Records from a data collection:
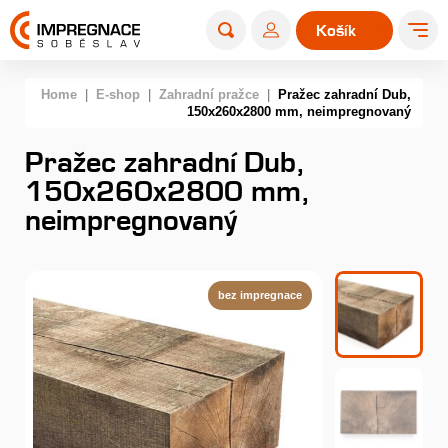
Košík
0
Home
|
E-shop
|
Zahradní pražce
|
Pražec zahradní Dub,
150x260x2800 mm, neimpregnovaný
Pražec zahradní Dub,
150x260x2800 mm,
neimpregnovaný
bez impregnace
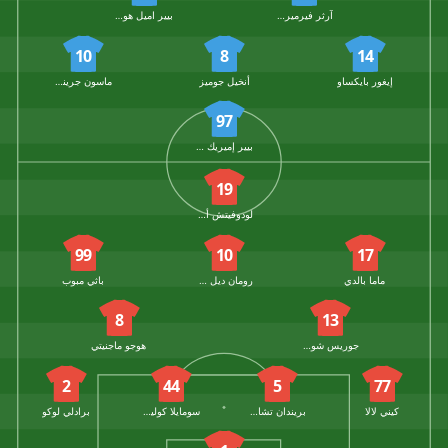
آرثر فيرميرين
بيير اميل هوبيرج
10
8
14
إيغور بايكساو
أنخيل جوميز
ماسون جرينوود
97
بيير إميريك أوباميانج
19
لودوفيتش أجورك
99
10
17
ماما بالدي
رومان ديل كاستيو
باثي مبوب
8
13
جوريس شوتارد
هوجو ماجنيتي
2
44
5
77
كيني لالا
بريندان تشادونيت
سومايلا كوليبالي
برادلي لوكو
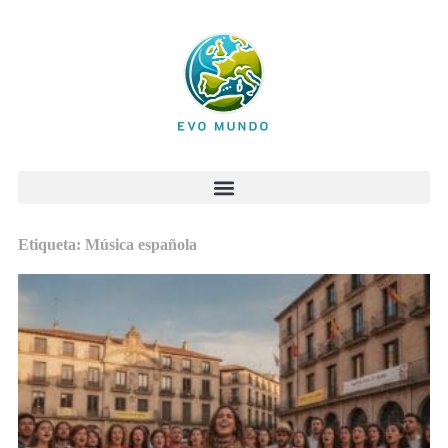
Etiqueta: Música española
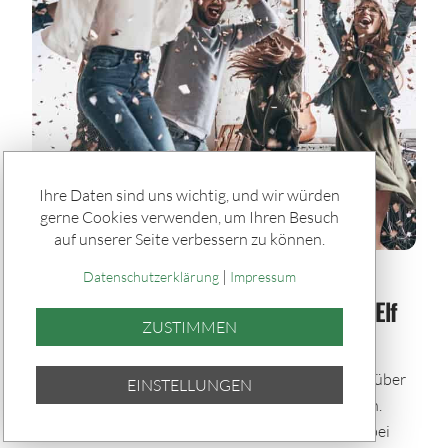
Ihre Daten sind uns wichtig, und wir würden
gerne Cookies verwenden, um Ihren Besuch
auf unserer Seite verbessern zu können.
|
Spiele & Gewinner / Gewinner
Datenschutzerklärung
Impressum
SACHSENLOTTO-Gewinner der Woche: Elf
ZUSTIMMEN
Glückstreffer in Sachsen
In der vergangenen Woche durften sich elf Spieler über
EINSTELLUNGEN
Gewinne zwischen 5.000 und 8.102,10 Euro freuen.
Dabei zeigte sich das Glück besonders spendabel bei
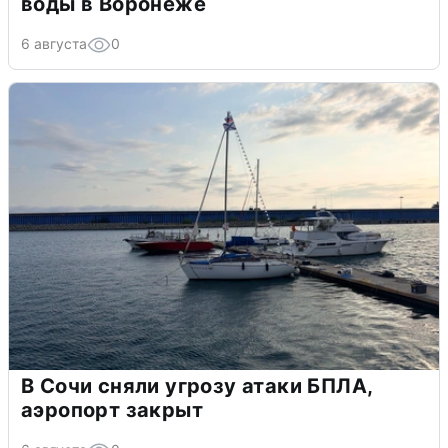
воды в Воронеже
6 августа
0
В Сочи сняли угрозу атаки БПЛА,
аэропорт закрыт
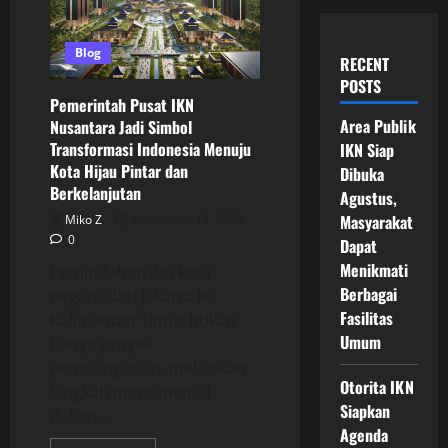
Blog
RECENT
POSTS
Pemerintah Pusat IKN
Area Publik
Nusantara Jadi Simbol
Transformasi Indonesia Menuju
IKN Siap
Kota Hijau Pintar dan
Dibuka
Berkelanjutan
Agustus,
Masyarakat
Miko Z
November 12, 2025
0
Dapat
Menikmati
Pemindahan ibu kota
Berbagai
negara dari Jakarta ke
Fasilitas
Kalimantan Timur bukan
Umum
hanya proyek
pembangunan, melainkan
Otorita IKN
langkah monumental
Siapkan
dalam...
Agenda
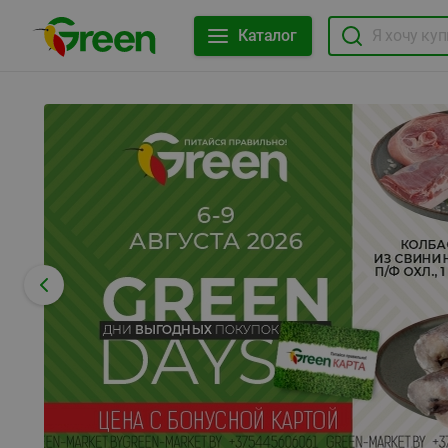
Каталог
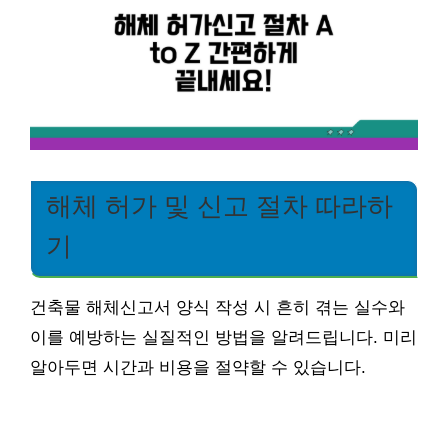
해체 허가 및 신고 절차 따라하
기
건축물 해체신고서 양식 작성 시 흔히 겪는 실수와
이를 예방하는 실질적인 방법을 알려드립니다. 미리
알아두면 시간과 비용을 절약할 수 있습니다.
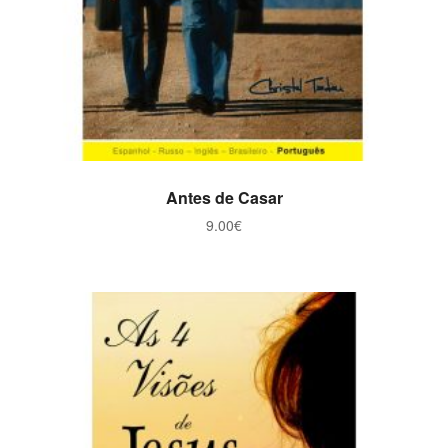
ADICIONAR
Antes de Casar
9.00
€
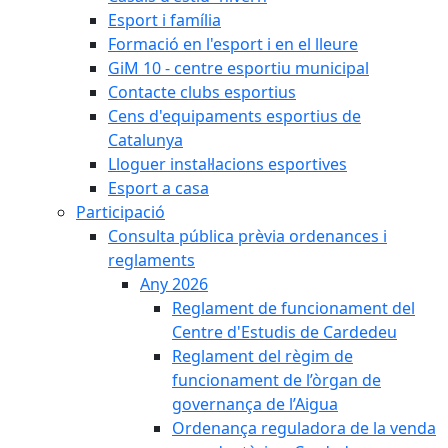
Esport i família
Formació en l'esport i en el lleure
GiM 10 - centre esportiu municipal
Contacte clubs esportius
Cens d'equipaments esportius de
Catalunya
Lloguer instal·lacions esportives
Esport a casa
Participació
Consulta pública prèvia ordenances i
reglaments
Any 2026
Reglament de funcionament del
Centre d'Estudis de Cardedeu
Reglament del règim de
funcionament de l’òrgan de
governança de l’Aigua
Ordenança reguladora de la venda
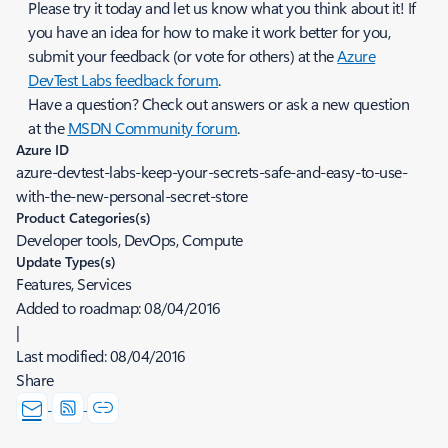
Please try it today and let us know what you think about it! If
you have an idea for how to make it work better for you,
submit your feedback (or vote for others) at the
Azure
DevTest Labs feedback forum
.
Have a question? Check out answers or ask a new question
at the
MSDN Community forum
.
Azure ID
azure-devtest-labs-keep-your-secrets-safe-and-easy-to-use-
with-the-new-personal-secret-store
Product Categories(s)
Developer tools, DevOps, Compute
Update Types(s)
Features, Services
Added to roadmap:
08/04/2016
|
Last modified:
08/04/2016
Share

About this exercise → Search the data for the string "funcionament" and copy out every line where it is found.

Solution to this task →
Reglament de funcionament del
funcionament de l’òrgan de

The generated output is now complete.